46. There is the claim by the Petitioner that the invigilator declined to take his mobile phone after he offered to give it to him. The invigilator, however, explained that he had initially asked the Petitioner to give him the phone but the Petitioner declined. It was only after the Petitioner had left the examination room that he later came back and offered him the phone but he declined to take it. The committee that heard the matter believed the invigilator.
47. I have looked at the evidence and find that the decision was reasonable. When the invigilator wrote to the Chairperson of the Department of Management Science on 18th December, 2017, which was a day after the incident took place on 16th December, 2017, he clearly indicated that. “I went to the student and requested for the phone.
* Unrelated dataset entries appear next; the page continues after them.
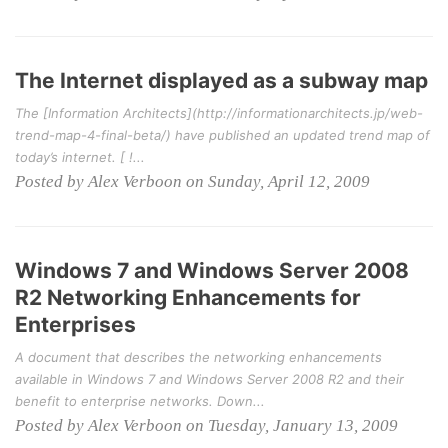
The Internet displayed as a subway map
The [Information Architects](http://informationarchitects.jp/web-
trend-map-4-final-beta/) have published an updated trend map of
today’s internet. [ !...
Posted by Alex Verboon on Sunday, April 12, 2009
Windows 7 and Windows Server 2008
R2 Networking Enhancements for
Enterprises
A document that describes the networking enhancements
available in Windows 7 and Windows Server 2008 R2 and their
benefit to enterprise networks. Down...
Posted by Alex Verboon on Tuesday, January 13, 2009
However, the student refused to hand over the phone.” His memory was fresh at that time and he never changed his testimony throughout the process. His testimony was therefore believable. The Committee that heard the case and the Tribunal that heard the appeal cannot therefore be faulted for believing the invigilator.
48. The last and final ground upon which the Petitioner based his case was that the hearing was so badly conducted that it did not meet the standards of a fair hearing. Again this statement was not backed by any evidence.
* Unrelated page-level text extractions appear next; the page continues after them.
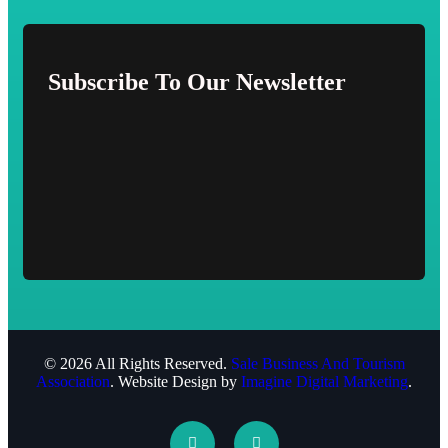
Subscribe To Our Newsletter
© 2026 All Rights Reserved.
Sale Business And Tourism
Association
. Website Design by
Imagine Digital Marketing
.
49. In his further affidavit, the Petitioner made other allegations as already stated in this judgment. In my view, the allegations were made as an afterthought. For instance he averred that he asked for his lawyer to be present but the request was declined. This is an important request which should have been captured in the proceedings but it is not there. There is no allegation that the proceedings were doctored. The allegation is also an afterthought because denial to access to legal services is such a serious default that the Petitioner could not have forgotten it when he filed his petition. There is no mention about denial of legal services both in the petition and the supporting affidavit. The issue only pops up in the further affidavit.
50. The Petitioner also claimed that he was denied an opportunity to cross-examine the invigilator. The record clearly shows that the invigilator was cross-examined.
51. Another averment by the Petitioner is that he was convicted for entering an examination room with a mobile phone, which was a different offence from the charge he was facing of copying material from a phone. This averment is incorrect as the Committee resolved that “having interviewed the student, the witness and considered all the available evidence, Mr Kennedy Njoroge – D 61/5453/2017 was found guilty of the charges.” He was therefore found guilty as charged and not for any other offence.
52. The calling of the witnesses was indeed upside down as stated by the Petitioner. The Petitioner was called to testify before the invigilator was called as a witness. Ordinarily, the accuser should have testified before the Petitioner was called upon to rebut the case. I do not, however, find any prejudice suffered by the Petitioner as a result of the order in which the testimony of the witnesses was received. What is important is that the Petitioner was given an opportunity to state his case and test the veracity of the evidence of the other side through cross-examination. This was not a criminal trial and the procedures for criminal trials were not strictly applicable.
53. Looking at the proceedings in totality, I find nothing to make me hold that the constitutional protections were not complied with in the disciplinary process. That means that the petition is without merit. The same is dismissed with no order as to costs.
Dated, signed and delivered at Nairobi this 27th day of February, 2020.